L’iter giudiziario e la quaestio iuris
In primo grado, l’attore vede la propria domanda rigettata. Infatti, sull’assunto che il volo in deltaplano è uno sport estremo, chi lo pratica accetta preventivamente il rischio di sinistri. Gli obblighi contrattuali della scuola di volo – continua il Tribunale – consistono nell’impartire l’insegnamento professionale con la presenza costante dell’istruttore, e nell’uso di tutte le precauzioni necessarie per la sicurezza dello sportivo, ma senza assumere responsabilità per l’incolumità fisica dell’allievo in caso di errori nell’esecuzione delle manovre nella pratica sportiva.
La Corte d’Appello di Roma, adita dall’attore soccombente, ribalta in toto l’esito della sentenza. I giudici riconoscono l’istruttore e la scuola inadempienti ex art. 1218 c.c. e conseguentemente responsabili per i danni che il Sig. ha subito. In particolare, pur riconoscendo che il danneggiato aveva ricevuto l’ordine di atterrare da parte dell’istruttore, risultava positivamente accertato nei fatti che l’allievo non aveva ricevuto un adeguato addestramento e avrebbe dovuto essere escluso dai voli.
Specularmente, la scuola di volo e il suo istruttore non avevano assolto l’onere probatorio al fine di escludere una loro responsabilità nella causazione dell’evento dannoso.
In ultimo l’istruttore e la Scuola di volo ricorrono in Cassazione criticando quanto stabilito in seconde cure. La Corte, però con ordinanza dichiara inammissibile il ricorso poiché la quaestio iuris, così come risolta dalla Corte d’Appello, risulta conforme alla principale giurisprudenza della Cassazione.

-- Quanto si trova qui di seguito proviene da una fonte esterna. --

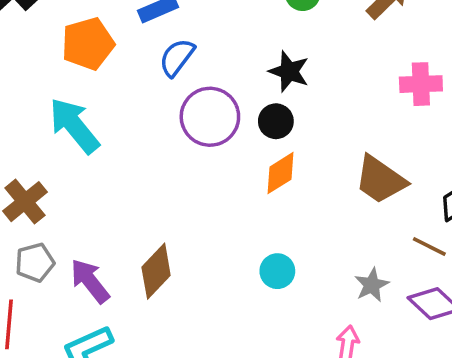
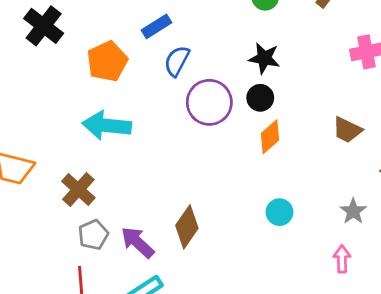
cyan arrow: (74, 126) -> (107, 125), turned -36
brown trapezoid: (380, 180) -> (347, 130), size x0.7

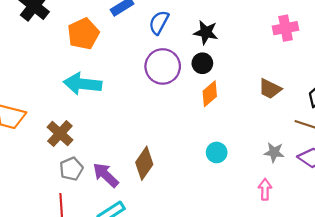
blue semicircle: (177, 61) -> (159, 22), moved
gray star: (353, 211) -> (274, 152), turned -30

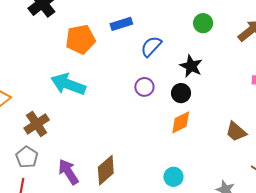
purple circle: (163, 66) -> (144, 87), size x0.6
gray pentagon: (71, 169) -> (27, 157), moved, turned -30

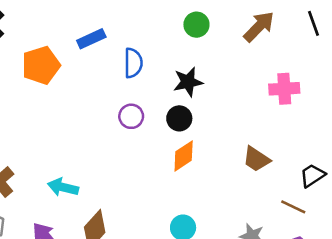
blue semicircle: (151, 46) -> (133, 63), turned 145
black star: (191, 66) -> (188, 82), turned -30
cyan arrow: (68, 84) -> (63, 187), moved, size x0.7

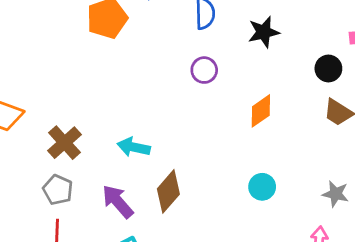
black circle: (179, 118) -> (328, 68), moved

Il rapporto giuridico tra l’allievo e la scuola – ricorda il Collegio – sorge per contatto sociale, sicché si applica il regime probatorio di cui all’art. 1218 c.c., in virtù del quale il danneggiato deve provare esclusivamente che l’evento dannoso si è verificato nel corso dello svolgimento del rapporto, mentre la scuola ha l’onere di dimostrare che l’evento è stato determinato da causa non imputabile né alla scuola né all’insegnante. Se la causa resta ignota, le conseguenze patrimoniali negative restano a carico di chi ha oggettivamente assunto la posizione di inadempiente (così anche Cass. n. 3612/2014). Gli obblighi contrattuali che pendono sulla scuola e sull’istruttore ineriscono non solo all’adeguata formazione (che anche il Tribunale aveva riconosciuto), ma anche alla vigilanza sulla incolumità e sicurezza dell’allievo per tutta la durata del corso.
Il dictum della Suprema Corte non lascerebbe scanso ad equivoci: la responsabilità di scuola ed istruttore è squisitamente contrattuale. Tuttavia, prescindendo dal caso in esame, le perplessità per l’interprete non scompaiono del tutto. L’elevata possibilità di sinistri che si possono verificare negli sport estremi coniugata a quell’obbligo di ‘’vigilanza sulla incolumità e sicurezza dell’allievo’’, sortisce uno strano effetto, nel pratico, sull’assolvimento dell’onere probatorio di discostarsi dalla sequenza causale dannosa. In assenza di un’actio finium regundorum, mentre si ripete che la responsabilità è contrattuale ex art. 1218 – e che il debitore deve provare che il fatto non è a lui imputabile – si sente riecheggiare in sottofondo quell’aver adottato tutte le misure idonee ad evitare il danno che invece è la severissima prova liberatoria di cui all’art. 2050 c.c. per il danno da attività pericolose.